Don't take my word for it: here is Sharon Alva, an agent in Alameda, Calif., with the relevant studies: "UCLA economist Sandra E. Black calculated that parents are willing to pay 2.5 percent more for housing per 5 percent increase in test scores," Alva wrote in a local paper recently. Nor are test scores the only factor home buyers are willing to pay for. "Proficiency tests, expenditure per pupil, pupil-to-teacher ratio, teacher salary and student attendance rates are 'consistently capitalized' into housing prices," notes Alva.

This fact of suburban life is what makes the current debate in New Jersey over property taxes so painful to watch. In his state budget announced last month, Governor Chris Christie proposed cutting state aid to localities by $800 million, at the same time pushing for a cap on increases to local property taxes.

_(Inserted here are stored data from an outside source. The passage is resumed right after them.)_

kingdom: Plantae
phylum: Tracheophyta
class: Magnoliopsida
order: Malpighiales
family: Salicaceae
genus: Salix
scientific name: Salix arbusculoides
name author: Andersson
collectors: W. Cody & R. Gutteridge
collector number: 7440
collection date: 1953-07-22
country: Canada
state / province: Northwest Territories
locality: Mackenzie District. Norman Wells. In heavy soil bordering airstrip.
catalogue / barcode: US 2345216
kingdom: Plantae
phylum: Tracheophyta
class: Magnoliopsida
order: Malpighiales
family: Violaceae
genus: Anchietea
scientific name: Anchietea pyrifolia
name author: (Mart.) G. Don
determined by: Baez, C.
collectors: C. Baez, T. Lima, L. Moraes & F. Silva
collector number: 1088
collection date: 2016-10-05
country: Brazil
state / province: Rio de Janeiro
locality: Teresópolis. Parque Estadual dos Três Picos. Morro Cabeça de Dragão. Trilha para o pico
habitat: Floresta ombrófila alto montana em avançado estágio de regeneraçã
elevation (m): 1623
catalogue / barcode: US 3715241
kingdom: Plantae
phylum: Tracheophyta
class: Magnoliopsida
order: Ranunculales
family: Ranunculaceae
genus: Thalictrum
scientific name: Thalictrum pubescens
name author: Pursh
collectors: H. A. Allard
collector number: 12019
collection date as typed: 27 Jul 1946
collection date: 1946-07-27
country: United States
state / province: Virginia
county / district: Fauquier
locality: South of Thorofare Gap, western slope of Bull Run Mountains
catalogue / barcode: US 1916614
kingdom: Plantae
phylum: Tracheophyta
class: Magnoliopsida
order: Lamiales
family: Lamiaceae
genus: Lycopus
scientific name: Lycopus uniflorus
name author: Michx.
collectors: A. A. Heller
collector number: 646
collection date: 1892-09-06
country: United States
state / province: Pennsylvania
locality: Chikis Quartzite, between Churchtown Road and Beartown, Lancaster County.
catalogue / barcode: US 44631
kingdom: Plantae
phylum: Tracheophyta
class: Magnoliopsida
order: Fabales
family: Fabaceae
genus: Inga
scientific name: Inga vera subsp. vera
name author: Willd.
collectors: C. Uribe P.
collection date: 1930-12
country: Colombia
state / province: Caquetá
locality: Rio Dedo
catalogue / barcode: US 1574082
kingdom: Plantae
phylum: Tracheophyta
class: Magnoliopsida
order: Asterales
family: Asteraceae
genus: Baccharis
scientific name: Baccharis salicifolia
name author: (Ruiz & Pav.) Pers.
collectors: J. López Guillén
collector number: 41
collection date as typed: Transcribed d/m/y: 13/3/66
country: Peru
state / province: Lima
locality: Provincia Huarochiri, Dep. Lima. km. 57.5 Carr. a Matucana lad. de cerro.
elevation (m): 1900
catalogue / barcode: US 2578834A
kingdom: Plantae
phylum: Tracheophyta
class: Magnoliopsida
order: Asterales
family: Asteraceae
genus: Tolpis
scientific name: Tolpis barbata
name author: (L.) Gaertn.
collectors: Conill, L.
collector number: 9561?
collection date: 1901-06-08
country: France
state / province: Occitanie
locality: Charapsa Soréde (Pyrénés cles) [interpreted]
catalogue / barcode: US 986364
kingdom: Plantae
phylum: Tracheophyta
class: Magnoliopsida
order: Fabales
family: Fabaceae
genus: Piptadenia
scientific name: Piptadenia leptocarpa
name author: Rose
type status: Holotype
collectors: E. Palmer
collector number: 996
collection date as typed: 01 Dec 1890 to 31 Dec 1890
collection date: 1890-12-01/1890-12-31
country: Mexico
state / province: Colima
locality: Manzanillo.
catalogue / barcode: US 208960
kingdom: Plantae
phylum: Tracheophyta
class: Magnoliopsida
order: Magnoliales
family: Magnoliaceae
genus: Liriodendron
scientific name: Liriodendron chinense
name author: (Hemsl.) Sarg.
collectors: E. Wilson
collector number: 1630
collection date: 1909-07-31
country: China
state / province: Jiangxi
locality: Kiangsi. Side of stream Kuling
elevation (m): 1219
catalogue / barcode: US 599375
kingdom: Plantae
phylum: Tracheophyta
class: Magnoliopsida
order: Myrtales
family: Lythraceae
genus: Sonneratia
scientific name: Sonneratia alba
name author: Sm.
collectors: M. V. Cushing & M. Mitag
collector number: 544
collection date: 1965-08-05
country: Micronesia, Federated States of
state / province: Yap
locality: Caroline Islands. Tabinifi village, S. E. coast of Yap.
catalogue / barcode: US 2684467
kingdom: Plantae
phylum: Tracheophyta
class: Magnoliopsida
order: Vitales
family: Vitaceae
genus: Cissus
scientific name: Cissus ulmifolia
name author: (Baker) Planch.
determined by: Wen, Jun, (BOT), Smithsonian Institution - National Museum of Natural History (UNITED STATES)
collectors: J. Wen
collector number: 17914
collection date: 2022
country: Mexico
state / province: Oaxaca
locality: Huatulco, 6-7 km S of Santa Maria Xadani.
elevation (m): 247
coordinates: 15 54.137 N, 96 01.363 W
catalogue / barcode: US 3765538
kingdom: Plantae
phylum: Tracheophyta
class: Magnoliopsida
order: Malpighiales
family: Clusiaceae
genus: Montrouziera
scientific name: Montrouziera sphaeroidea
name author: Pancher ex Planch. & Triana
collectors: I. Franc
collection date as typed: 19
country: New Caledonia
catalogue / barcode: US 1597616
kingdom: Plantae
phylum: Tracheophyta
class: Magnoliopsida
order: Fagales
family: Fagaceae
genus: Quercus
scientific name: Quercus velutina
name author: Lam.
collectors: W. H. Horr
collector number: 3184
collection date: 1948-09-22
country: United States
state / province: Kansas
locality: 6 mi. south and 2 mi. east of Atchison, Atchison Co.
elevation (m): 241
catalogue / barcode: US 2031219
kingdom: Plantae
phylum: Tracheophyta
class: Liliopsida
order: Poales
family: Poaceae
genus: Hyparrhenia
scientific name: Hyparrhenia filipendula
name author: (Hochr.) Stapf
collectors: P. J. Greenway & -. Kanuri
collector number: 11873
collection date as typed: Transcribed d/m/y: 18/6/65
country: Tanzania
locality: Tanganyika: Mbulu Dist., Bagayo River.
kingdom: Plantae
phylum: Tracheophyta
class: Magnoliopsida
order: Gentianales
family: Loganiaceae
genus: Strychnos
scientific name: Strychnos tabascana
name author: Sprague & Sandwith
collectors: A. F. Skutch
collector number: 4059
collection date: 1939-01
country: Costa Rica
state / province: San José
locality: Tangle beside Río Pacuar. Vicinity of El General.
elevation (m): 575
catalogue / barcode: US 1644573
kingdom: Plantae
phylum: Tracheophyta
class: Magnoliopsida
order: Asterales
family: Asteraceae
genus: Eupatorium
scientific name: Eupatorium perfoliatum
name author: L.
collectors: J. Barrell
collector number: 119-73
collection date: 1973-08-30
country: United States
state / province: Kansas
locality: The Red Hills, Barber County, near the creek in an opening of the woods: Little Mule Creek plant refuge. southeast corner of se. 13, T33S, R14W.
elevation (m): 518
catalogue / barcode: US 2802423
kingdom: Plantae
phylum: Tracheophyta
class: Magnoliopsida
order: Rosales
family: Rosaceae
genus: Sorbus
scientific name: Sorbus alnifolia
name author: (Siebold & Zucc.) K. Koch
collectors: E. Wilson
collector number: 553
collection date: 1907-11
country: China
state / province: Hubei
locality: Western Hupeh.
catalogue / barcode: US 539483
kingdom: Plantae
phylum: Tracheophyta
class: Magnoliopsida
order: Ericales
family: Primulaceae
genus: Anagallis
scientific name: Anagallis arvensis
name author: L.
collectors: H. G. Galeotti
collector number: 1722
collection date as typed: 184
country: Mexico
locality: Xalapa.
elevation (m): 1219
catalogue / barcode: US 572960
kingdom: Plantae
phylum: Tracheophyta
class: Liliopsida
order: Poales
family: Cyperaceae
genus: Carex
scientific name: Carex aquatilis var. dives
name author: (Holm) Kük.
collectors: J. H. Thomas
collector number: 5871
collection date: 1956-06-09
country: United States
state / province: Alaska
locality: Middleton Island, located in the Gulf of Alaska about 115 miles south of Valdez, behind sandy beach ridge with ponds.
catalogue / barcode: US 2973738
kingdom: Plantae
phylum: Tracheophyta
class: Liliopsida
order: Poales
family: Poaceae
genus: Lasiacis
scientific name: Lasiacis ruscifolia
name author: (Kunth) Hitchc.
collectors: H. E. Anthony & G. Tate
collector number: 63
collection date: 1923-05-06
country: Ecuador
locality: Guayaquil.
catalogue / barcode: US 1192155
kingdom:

In New Jersey, some 53 percent of local budgets go to education. Simultaneously cutting back aid to municipalities while boxing out new revenues from homeowners will certainly mean pushing back teacher pay, expanding pupil-to-teacher ratios and lowering expenditures per pupil, as an similar cap in Massachusetts did in the early 1980s, until the state government made up shortfalls with direct aid.

Those who support Christie's plan say there is fat in school budgets that can be trimmed to cover the half-million dollars or so that a typical small town would lose. They point to "extra layers of administration" as well as pay raises for teachers of 4 percent and more in the middle of a recession. Christie has promoted the view that teachers are overpaid by offering to restore some aid to school districts that agree to a salary freeze.

The alternative to the cuts, some New Jersey legislators say, is to restore a special income-tax surcharge on those making $400,000 or more annually that expired last December. Christie has vowed to veto that measure, or any tax hike, saying that wealthy residents will find someplace else to live.

This is not simple read-my-lips Republicanism. Christie's campaign against property-tax increases is a heartfelt response to real pain felt by homeowners: an annual tax bill of $20,000 on a house already costing $800,000 is not uncommon in the northeastern part of the state, near New York City. The question for New Jersey suburbanites is whether they will end up paying anyway--if not in higher taxes, then in lost real-estate values over the longer term.